> Work instruction:
Copy out the pdxfunc meeting notes below word for word, keeping every line and its punctuation unchanged.

Meeting notes: 2009-12-14 -- Binary, Serialize, Linux kernel modules, args, random, Motivik

18 views

Skip to first unread message

Igal Koshevoy

unread,

Dec 15, 2009, 2:22:48 PM12/15/09

to pdxfunc

We had a great meeting with many excellent talks and a turnout of nearly 30 people. Thanks to all that participated!

FORMATS

Most of the night's talks were 10-20 minutes long and this worked very well. While we're still interested in long talks, these short talks are nice because they offer lots of content on many topics and give a chance for more presenters to participate.

VENUES

We've had some logistics issues again that came up at the last minute, including nearly losing access to the venue (which Reid Beels saved us from), not having a projector (which Bart Massey saved us from), seem to have run out of chairs, etc. Given these issues, I intend to explore alternative venues and would be grateful if you can send me personal email with leads from organizations that'd be interesting in hosting user group meetings for us and possibly others -- I've had offers from Galois and Reductive Labs for long-term and PSU for short-term.

> Data supplied:

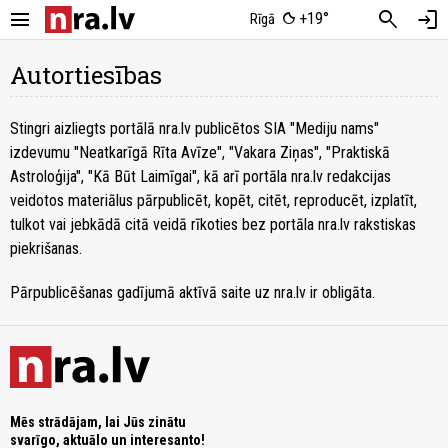
menu
search
login
+19°
Rīgā
Autortiesības
Stingri aizliegts portālā nra.lv publicētos SIA "Mediju nams"
izdevumu "Neatkarīgā Rīta Avīze", "Vakara Ziņas", "Praktiskā
Astroloģija", "Kā Būt Laimīgai", kā arī portāla nra.lv redakcijas
veidotos materiālus pārpublicēt, kopēt, citēt, reproducēt, izplatīt,
tulkot vai jebkādā citā veidā rīkoties bez portāla nra.lv rakstiskas
piekrišanas.
Pārpublicēšanas gadījumā aktīvā saite uz nra.lv ir obligāta.
Mēs strādājam, lai Jūs zinātu
svarīgo, aktuālo un interesanto!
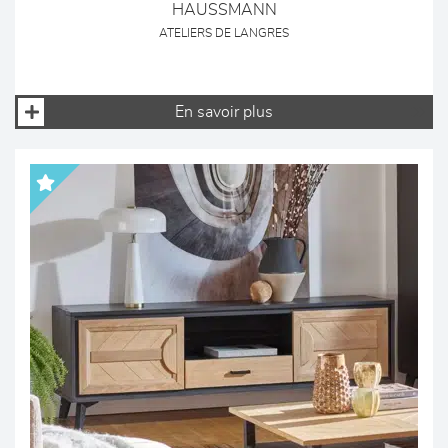
HAUSSMANN
ATELIERS DE LANGRES
En savoir plus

> Solution for this task:
Meeting notes: 2009-12-14 -- Binary, Serialize, Linux kernel modules, args, random, Motivik

18 views

Skip to first unread message

Igal Koshevoy

unread,

Dec 15, 2009, 2:22:48 PM12/15/09

to pdxfunc

We had a great meeting with many excellent talks and a turnout of nearly 30 people. Thanks to all that participated!

FORMATS

Most of the night's talks were 10-20 minutes long and this worked very well. While we're still interested in long talks, these short talks are nice because they offer lots of content on many topics and give a chance for more presenters to participate.

VENUES

We've had some logistics issues again that came up at the last minute, including nearly losing access to the venue (which Reid Beels saved us from), not having a projector (which Bart Massey saved us from), seem to have run out of chairs, etc. Given these issues, I intend to explore alternative venues and would be grateful if you can send me personal email with leads from organizations that'd be interesting in hosting user group meetings for us and possibly others -- I've had offers from Galois and Reductive Labs for long-term and PSU for short-term.